「ここからもう一度成長するために来た」監物拓歩

JPFAトライアウトDay2

大阪府内で行われたJPFAトライアウトは18日に2日目を迎え、Jリーグ各クラブから集まった選手たちが、新天地を求めて11対11の実戦形式で競い合った。清水エスパルスを契約満了となった監物拓歩も、3バックの中央という重要な役割を任され、188センチの長身を生かした守備で存在感を示した。
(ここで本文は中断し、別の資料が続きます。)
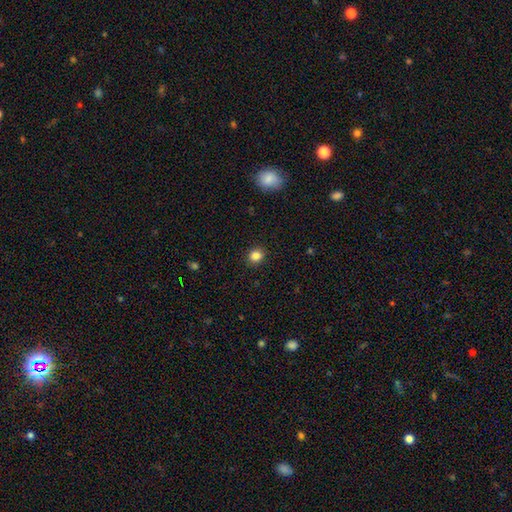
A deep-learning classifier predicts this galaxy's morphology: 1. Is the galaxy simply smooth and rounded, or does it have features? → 84% smooth, 11% star or artifact, 4% featured or disk.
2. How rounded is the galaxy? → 81% round, 18% in between, 1% cigar-shaped.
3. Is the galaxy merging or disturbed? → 91% none, 6% minor disturbance, 2% major disturbance, 1% merger.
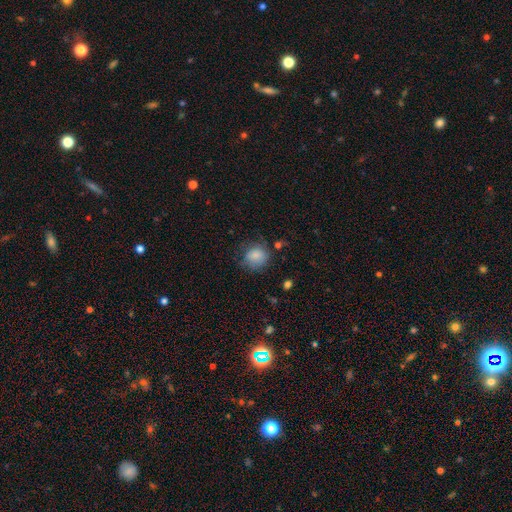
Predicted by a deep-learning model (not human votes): Smooth or featured: smooth — 82% (featured or disk — 10%)
How rounded: round — 76% (in between — 23%)
Merging: none — 61% (minor disturbance — 25%)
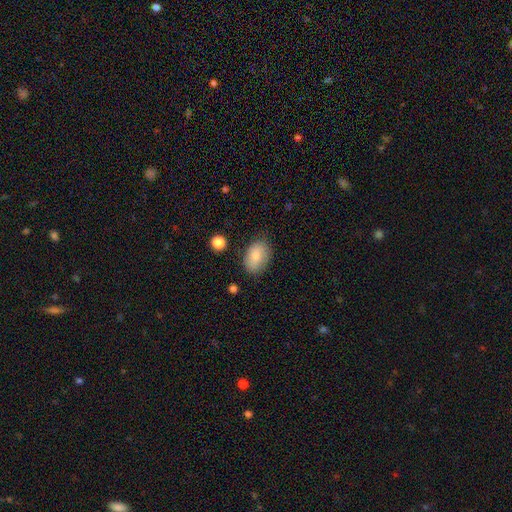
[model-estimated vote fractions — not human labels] Smooth or featured: smooth — 83% (featured or disk — 10%)
How rounded: in between — 87% (round — 12%)
Merging: none — 76% (minor disturbance — 18%)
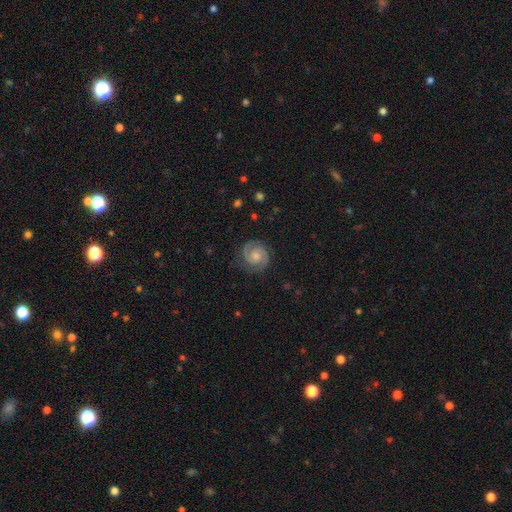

試合後の取材で監物は、「難しい状況でサッカーをするので、難しかったというのが率直な感想」と語り、独特の緊張感に包まれたトライアウトの雰囲気を振り返った。自身のプレーについては、「もっとできないといけないと思っているし、まだ動ける感覚はある」と話し、現状に満足していない姿勢を示した。これまでを振り返ると、清水の育成組織や早稲田大学で実績を積み、世代別代表にも名を連ねてきた一方で、プロ入り後は度重なる怪我に苦しみ、公式戦で十分な出場機会を得られない時期が続いた。今回のトライアウト参加については、「期待が期待で終わってしまっては意味がない。怪我が長く、思うようなプレーができていなかったので、ここからもう一度成長するためのチャレンジとして来た」と再起への思いを語った。


同じく戦力外となった選手たちとのプレーも、大きな刺激になったという。「長くサッカーをやってきた選手たちのプレーを見ると刺激を受けるし、自分も頑張らなければという気持ちになる」と話し、厳しい環境で戦い続ける選手たちの姿に背中を押された様子だった。自身の課題については、これまでの恵まれた立場を客観的に見つめ直し、「良くも悪くもいい立ち位置にいさせてもらってきた。泥臭い部分が欠けていた」と分析し、精神面での変化の必要性も口にした。


「ここで得た悔しさも学びもすべてを糧にする」と語っていたように、このトライアウトは単なるチーム探しの場ではなく、サッカー選手として生まれ変わるための通過点。188センチの長身レフティーは前を見据え、「また頑張れたらいい」と新たなステージへの挑戦を誓った。